___ Data

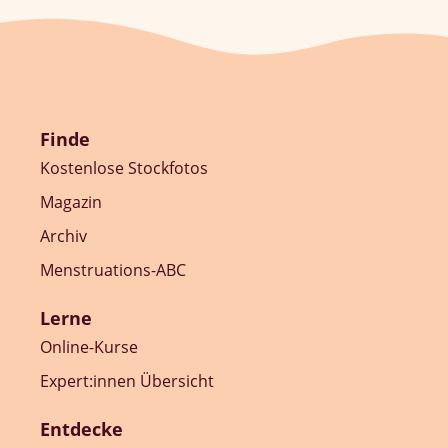
Finde
Kostenlose Stockfotos
Magazin
Archiv
Menstruations-ABC
Lerne
Online-Kurse
Expert:innen Übersicht
Entdecke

______

■ **Exercise directions**: Copy the text lines from every one of the records above, unchanged, leaving out the pictures.

■ **Solved problem**:
Finde
Kostenlose Stockfotos
Magazin
Archiv
Menstruations-ABC
Lerne
Online-Kurse
Expert:innen Übersicht
Entdecke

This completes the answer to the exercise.